Extracted data entries
+++++

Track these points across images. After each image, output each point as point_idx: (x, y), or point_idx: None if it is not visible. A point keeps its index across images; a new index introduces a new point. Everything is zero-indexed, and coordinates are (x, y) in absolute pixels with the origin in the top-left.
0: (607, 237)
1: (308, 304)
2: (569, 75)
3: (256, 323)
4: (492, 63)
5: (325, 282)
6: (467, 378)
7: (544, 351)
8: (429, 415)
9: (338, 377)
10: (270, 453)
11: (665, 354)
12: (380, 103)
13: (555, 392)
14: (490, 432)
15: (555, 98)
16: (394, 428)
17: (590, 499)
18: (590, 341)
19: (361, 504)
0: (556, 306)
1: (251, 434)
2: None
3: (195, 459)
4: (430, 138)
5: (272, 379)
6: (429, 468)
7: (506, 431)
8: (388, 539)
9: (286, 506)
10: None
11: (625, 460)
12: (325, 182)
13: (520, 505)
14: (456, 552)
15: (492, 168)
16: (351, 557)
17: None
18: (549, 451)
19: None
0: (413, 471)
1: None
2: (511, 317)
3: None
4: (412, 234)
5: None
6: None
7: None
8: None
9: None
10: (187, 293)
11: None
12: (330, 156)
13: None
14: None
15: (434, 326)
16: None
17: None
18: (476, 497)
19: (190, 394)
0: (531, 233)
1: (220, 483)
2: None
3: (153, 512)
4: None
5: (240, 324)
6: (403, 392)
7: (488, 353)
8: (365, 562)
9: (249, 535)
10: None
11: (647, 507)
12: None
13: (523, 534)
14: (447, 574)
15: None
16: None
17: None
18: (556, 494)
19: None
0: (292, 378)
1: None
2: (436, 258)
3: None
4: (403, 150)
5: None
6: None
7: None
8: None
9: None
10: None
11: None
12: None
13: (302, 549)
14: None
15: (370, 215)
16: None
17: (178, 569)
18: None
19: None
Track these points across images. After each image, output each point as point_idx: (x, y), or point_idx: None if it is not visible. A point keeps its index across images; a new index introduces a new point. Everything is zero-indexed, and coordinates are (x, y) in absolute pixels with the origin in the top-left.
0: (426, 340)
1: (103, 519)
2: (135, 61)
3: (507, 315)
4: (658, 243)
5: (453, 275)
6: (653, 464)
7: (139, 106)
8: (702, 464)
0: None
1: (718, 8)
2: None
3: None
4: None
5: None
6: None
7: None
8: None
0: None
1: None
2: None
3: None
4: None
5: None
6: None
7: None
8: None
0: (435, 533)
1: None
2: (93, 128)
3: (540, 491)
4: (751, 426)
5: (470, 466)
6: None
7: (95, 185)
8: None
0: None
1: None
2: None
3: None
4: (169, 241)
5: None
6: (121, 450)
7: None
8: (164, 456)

+++++

TASK DIRECTIONS:
Lay out every line of the entries above as a Markdown table with the columns "Row" and "Entry line". Number the rows in order and omit any blank lines.

THE ANSWER:
| Row | Entry line |
|---|---|
| 1 | Track these points across images. After each image, output each point as point_idx: (x, y), or point_idx: None if it is not visible. A point keeps its index across images; a new index introduces a new point. Everything is zero-indexed, and coordinates are (x, y) in absolute pixels with the origin in the top-left. |
| 2 | 0: (607, 237) |
| 3 | 1: (308, 304) |
| 4 | 2: (569, 75) |
| 5 | 3: (256, 323) |
| 6 | 4: (492, 63) |
| 7 | 5: (325, 282) |
| 8 | 6: (467, 378) |
| 9 | 7: (544, 351) |
| 10 | 8: (429, 415) |
| 11 | 9: (338, 377) |
| 12 | 10: (270, 453) |
| 13 | 11: (665, 354) |
| 14 | 12: (380, 103) |
| 15 | 13: (555, 392) |
| 16 | 14: (490, 432) |
| 17 | 15: (555, 98) |
| 18 | 16: (394, 428) |
| 19 | 17: (590, 499) |
| 20 | 18: (590, 341) |
| 21 | 19: (361, 504) |
| 22 | 0: (556, 306) |
| 23 | 1: (251, 434) |
| 24 | 2: None |
| 25 | 3: (195, 459) |
| 26 | 4: (430, 138) |
| 27 | 5: (272, 379) |
| 28 | 6: (429, 468) |
| 29 | 7: (506, 431) |
| 30 | 8: (388, 539) |
| 31 | 9: (286, 506) |
| 32 | 10: None |
| 33 | 11: (625, 460) |
| 34 | 12: (325, 182) |
| 35 | 13: (520, 505) |
| 36 | 14: (456, 552) |
| 37 | 15: (492, 168) |
| 38 | 16: (351, 557) |
| 39 | 17: None |
| 40 | 18: (549, 451) |
| 41 | 19: None |
| 42 | 0: (413, 471) |
| 43 | 1: None |
| 44 | 2: (511, 317) |
| 45 | 3: None |
| 46 | 4: (412, 234) |
| 47 | 5: None |
| 48 | 6: None |
| 49 | 7: None |
| 50 | 8: None |
| 51 | 9: None |
| 52 | 10: (187, 293) |
| 53 | 11: None |
| 54 | 12: (330, 156) |
| 55 | 13: None |
| 56 | 14: None |
| 57 | 15: (434, 326) |
| 58 | 16: None |
| 59 | 17: None |
| 60 | 18: (476, 497) |
| 61 | 19: (190, 394) |
| 62 | 0: (531, 233) |
| 63 | 1: (220, 483) |
| 64 | 2: None |
| 65 | 3: (153, 512) |
| 66 | 4: None |
| 67 | 5: (240, 324) |
| 68 | 6: (403, 392) |
| 69 | 7: (488, 353) |
| 70 | 8: (365, 562) |
| 71 | 9: (249, 535) |
| 72 | 10: None |
| 73 | 11: (647, 507) |
| 74 | 12: None |
| 75 | 13: (523, 534) |
| 76 | 14: (447, 574) |
| 77 | 15: None |
| 78 | 16: None |
| 79 | 17: None |
| 80 | 18: (556, 494) |
| 81 | 19: None |
| 82 | 0: (292, 378) |
| 83 | 1: None |
| 84 | 2: (436, 258) |
| 85 | 3: None |
| 86 | 4: (403, 150) |
| 87 | 5: None |
| 88 | 6: None |
| 89 | 7: None |
| 90 | 8: None |
| 91 | 9: None |
| 92 | 10: None |
| 93 | 11: None |
| 94 | 12: None |
| 95 | 13: (302, 549) |
| 96 | 14: None |
| 97 | 15: (370, 215) |
| 98 | 16: None |
| 99 | 17: (178, 569) |
| 100 | 18: None |
| 101 | 19: None |
| 102 | Track these points across images. After each image, output each point as point_idx: (x, y), or point_idx: None if it is not visible. A point keeps its index across images; a new index introduces a new point. Everything is zero-indexed, and coordinates are (x, y) in absolute pixels with the origin in the top-left. |
| 103 | 0: (426, 340) |
| 104 | 1: (103, 519) |
| 105 | 2: (135, 61) |
| 106 | 3: (507, 315) |
| 107 | 4: (658, 243) |
| 108 | 5: (453, 275) |
| 109 | 6: (653, 464) |
| 110 | 7: (139, 106) |
| 111 | 8: (702, 464) |
| 112 | 0: None |
| 113 | 1: (718, 8) |
| 114 | 2: None |
| 115 | 3: None |
| 116 | 4: None |
| 117 | 5: None |
| 118 | 6: None |
| 119 | 7: None |
| 120 | 8: None |
| 121 | 0: None |
| 122 | 1: None |
| 123 | 2: None |
| 124 | 3: None |
| 125 | 4: None |
| 126 | 5: None |
| 127 | 6: None |
| 128 | 7: None |
| 129 | 8: None |
| 130 | 0: (435, 533) |
| 131 | 1: None |
| 132 | 2: (93, 128) |
| 133 | 3: (540, 491) |
| 134 | 4: (751, 426) |
| 135 | 5: (470, 466) |
| 136 | 6: None |
| 137 | 7: (95, 185) |
| 138 | 8: None |
| 139 | 0: None |
| 140 | 1: None |
| 141 | 2: None |
| 142 | 3: None |
| 143 | 4: (169, 241) |
| 144 | 5: None |
| 145 | 6: (121, 450) |
| 146 | 7: None |
| 147 | 8: (164, 456) |